Por favor, continue o texto abaixo sobre a diferença entre o cafa e o tranqueira a partir da última frase apresentada.

◆ Texto ◆
* * *
Ah, Thâmis, Thâmis, moça linda de olhos indescritíveis. Azuis como logo do Skype, como mar de Dubai. Thâmis olha ao redor e balança a cabeça, reprovando a frequência da noite: só tem cafa aqui. Só tem tranqueira.

 

Interrompo na mesma hora, levantando o Bloody Mary em discordância: instante lá, Thâmis ! Cafa é uma coisa, tranqueira é outra. Decida-se. Ela repousa dramaticamente seu copo de Capô de Fusca no balcão (pinga, leite condensado, leite de coco) e pergunta: tem diferença ?

 

Claro que tem, Thâmis. Cafa é cafa, tranqueira é tranqueira. Pesquise pra saber. O cafa vem sendo discutido tem milênios. Há muita literatura e jurisprudência relatando o tipo – enquanto o tranqueira mal sabe ler.

 

Pra começar, o cafa tem lendas. Casanova, Rodolfo Valentino, Julio Iglesias, todos foram sedutores, esquivos,  mentirosos e bons amantes. São, portanto, inesquecíveis. Já o tranqueira é ninguém. Quando muito, dá uma mal dada e corre pro Facebook.  Se torna “nunca mais” rapidinho, enquanto o cafa jamais deixa de ser “só mais uma vez, vai”.

 

O cafa sabe o que faz. Toca onde é gostoso. Mais que lembranças, deixa vestígios. É como encher a cara: a vítima do cafa acorda arrependida, prometendo nunca mais – mas desesperada pra quebrar a promessa.  Já o tranqueira não serve pra nada além da carona. É o famoso “paga-lanche”.

 

O cafa mostra sua imortalidade sexual, seu romantismo incurável, seu conhecimento geográfico do corpo da mulher – pra depois frustrá-la. Só se revela maléfico depois do abate. Já o tranqueira é um traste logo no approach, rindo de boca aberta e mexendo nas genitálias para enfatizar a graça da vida.
* * *
◆ Dados do exercício ◆
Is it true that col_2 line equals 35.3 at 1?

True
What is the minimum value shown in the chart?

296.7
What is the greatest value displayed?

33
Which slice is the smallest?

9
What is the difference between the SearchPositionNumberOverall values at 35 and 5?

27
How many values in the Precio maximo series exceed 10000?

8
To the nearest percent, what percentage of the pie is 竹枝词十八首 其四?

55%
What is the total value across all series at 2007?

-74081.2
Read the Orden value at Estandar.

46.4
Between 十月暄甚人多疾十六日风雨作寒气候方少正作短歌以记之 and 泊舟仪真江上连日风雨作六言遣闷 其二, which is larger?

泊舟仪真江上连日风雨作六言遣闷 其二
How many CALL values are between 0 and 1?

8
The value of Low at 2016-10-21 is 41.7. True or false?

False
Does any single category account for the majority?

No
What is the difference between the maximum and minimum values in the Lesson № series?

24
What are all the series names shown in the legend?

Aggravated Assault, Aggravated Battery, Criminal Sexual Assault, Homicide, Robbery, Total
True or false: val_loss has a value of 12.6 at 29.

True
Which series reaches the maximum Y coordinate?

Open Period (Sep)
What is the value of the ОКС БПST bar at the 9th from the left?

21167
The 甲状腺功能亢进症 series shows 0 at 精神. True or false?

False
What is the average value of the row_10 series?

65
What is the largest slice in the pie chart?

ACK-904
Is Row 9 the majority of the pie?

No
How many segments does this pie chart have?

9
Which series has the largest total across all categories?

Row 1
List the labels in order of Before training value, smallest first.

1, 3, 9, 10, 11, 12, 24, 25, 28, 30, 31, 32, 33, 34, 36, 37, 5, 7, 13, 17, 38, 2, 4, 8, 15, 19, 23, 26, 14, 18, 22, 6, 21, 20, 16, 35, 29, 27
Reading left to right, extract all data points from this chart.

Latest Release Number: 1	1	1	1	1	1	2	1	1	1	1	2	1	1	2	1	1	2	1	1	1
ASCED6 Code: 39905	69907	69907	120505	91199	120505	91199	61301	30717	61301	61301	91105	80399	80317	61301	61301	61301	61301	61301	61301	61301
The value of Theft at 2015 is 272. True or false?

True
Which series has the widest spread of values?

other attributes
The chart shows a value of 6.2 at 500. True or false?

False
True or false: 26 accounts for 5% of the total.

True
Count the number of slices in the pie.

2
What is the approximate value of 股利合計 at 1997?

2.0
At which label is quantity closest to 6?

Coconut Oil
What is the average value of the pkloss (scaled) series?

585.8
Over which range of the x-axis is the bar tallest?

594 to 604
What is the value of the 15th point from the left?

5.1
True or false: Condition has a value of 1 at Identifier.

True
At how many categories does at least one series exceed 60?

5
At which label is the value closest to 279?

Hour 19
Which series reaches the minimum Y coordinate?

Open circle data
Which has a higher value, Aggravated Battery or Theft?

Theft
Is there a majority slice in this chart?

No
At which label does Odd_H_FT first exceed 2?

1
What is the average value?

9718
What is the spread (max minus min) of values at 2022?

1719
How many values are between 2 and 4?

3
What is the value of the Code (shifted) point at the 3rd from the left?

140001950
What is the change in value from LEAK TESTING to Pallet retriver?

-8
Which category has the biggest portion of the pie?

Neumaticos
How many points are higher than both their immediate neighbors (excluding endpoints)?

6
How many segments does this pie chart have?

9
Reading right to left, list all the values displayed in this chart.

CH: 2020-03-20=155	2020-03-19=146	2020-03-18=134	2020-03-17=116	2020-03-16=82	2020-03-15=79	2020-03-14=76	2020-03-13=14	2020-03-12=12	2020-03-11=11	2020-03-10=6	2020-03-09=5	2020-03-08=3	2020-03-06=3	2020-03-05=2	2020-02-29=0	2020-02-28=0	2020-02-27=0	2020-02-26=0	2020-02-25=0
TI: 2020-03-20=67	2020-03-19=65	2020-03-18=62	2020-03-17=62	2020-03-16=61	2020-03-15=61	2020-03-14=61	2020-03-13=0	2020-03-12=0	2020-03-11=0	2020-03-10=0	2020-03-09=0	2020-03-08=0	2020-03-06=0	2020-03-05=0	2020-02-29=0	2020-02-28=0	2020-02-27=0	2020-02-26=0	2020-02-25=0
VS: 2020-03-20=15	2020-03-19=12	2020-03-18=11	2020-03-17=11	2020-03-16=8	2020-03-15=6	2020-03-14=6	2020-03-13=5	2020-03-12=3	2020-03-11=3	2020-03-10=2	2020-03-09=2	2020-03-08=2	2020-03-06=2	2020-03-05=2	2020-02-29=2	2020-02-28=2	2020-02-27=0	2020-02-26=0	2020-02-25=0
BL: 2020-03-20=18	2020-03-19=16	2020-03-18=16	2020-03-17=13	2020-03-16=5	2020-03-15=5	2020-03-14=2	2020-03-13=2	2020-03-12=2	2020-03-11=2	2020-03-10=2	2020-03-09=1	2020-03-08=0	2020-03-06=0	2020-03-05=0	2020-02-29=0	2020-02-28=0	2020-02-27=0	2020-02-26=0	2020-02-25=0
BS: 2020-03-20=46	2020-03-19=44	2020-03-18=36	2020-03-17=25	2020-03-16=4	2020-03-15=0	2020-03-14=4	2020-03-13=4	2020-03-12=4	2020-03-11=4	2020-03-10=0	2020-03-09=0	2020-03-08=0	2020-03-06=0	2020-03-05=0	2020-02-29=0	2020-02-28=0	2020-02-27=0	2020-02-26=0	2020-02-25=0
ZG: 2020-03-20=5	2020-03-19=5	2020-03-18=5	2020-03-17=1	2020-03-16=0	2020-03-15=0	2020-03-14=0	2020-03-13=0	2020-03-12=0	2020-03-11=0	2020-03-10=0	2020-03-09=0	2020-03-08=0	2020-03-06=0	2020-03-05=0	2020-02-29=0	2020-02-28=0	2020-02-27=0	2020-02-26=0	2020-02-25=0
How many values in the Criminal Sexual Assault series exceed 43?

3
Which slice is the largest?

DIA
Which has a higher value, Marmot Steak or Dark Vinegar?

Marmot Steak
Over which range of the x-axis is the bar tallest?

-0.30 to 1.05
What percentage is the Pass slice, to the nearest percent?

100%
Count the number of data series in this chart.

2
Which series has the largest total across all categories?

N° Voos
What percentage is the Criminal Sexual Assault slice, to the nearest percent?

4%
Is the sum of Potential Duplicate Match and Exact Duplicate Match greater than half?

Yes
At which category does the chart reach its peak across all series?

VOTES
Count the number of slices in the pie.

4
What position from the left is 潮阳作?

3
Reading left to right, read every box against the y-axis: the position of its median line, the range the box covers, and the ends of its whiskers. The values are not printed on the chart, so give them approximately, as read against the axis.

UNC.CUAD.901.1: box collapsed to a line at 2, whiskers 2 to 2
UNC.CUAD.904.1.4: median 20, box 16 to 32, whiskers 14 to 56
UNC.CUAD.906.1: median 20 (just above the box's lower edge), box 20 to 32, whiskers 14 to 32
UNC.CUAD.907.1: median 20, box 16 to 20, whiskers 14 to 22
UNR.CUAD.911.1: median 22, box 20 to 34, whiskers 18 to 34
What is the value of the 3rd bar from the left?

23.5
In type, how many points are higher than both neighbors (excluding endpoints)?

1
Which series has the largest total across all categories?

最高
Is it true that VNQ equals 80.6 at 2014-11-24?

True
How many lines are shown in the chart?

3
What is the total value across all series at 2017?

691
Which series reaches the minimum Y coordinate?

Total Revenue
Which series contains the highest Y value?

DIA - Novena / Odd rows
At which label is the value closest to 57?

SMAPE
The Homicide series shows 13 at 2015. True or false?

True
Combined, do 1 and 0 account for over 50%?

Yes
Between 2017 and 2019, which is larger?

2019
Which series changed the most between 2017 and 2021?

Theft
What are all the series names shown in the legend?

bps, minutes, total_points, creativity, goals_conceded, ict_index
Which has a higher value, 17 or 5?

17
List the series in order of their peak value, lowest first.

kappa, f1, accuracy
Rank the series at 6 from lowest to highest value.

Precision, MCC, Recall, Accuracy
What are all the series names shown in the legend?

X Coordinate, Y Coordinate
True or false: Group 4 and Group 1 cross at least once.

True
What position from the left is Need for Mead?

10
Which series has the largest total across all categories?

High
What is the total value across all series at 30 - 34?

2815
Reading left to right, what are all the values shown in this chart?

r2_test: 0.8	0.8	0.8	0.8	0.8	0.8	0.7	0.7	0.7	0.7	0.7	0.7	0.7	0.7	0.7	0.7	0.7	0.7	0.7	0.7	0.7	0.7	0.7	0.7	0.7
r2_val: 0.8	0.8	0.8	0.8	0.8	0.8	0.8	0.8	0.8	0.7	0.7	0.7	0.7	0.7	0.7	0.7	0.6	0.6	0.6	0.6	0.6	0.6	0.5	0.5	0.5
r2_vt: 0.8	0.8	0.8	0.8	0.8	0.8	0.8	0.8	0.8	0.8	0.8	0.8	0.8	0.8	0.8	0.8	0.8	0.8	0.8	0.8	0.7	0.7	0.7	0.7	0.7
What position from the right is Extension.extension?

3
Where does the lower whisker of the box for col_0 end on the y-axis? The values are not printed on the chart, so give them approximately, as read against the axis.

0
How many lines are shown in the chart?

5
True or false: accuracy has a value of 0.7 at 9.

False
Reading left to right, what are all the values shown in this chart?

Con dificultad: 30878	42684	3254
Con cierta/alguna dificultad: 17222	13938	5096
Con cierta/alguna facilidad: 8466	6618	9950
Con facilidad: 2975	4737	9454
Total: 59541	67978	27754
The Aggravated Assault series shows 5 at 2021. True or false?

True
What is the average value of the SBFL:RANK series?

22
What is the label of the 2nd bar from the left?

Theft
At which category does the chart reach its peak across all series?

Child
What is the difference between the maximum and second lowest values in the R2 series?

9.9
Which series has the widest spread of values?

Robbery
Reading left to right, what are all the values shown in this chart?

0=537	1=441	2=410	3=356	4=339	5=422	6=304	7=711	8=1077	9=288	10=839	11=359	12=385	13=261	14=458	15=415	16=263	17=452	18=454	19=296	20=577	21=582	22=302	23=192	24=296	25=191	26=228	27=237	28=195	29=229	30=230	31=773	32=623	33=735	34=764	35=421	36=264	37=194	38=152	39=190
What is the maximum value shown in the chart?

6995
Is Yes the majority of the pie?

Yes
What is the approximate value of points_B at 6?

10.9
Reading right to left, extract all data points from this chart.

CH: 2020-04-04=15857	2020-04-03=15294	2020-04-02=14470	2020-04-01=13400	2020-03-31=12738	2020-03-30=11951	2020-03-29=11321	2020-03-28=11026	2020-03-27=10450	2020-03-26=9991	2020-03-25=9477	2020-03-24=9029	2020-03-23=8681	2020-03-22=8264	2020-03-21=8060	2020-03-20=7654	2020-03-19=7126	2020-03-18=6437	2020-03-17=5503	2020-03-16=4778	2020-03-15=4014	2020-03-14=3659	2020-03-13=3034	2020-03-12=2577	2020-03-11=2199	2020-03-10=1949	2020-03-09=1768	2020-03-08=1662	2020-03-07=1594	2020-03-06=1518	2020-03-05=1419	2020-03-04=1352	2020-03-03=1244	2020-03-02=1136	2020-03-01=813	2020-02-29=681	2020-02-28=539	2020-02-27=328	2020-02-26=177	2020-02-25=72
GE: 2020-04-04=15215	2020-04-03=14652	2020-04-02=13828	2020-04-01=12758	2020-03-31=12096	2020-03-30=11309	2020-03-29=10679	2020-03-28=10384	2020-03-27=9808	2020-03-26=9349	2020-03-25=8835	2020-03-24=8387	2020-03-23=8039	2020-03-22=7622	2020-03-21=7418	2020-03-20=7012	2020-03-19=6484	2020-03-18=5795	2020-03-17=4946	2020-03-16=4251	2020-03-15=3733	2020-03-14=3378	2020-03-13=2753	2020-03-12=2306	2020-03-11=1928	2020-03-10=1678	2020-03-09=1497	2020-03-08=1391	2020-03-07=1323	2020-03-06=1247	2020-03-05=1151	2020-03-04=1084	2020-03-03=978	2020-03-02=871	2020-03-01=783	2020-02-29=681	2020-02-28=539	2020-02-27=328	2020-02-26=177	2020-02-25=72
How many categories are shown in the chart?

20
* * *
◆ Resposta ◆
 

O cafa se dá bem porque entende do riscado. O tranqueira porque está na hora certa no lugar certo – e vamos combinar que a oferta de homem (qualquer um) está mesmo ruim; muitas vezes tranqueira é o que tem.

 

O Cafa tem magia; o tranqueira tem Viagra na carteira.

 

O cafa é fofo, dá presente, flor, cartinha. Faz música. O tranqueira é grosso e sem futuro. O cafa não precisa ser bonito, o tranqueira depende disso. O cafa pode até pedir dinheiro emprestado – faz parte do charme de amor bandido.  O tranqueira não pode ser duro: é um motivo a menos.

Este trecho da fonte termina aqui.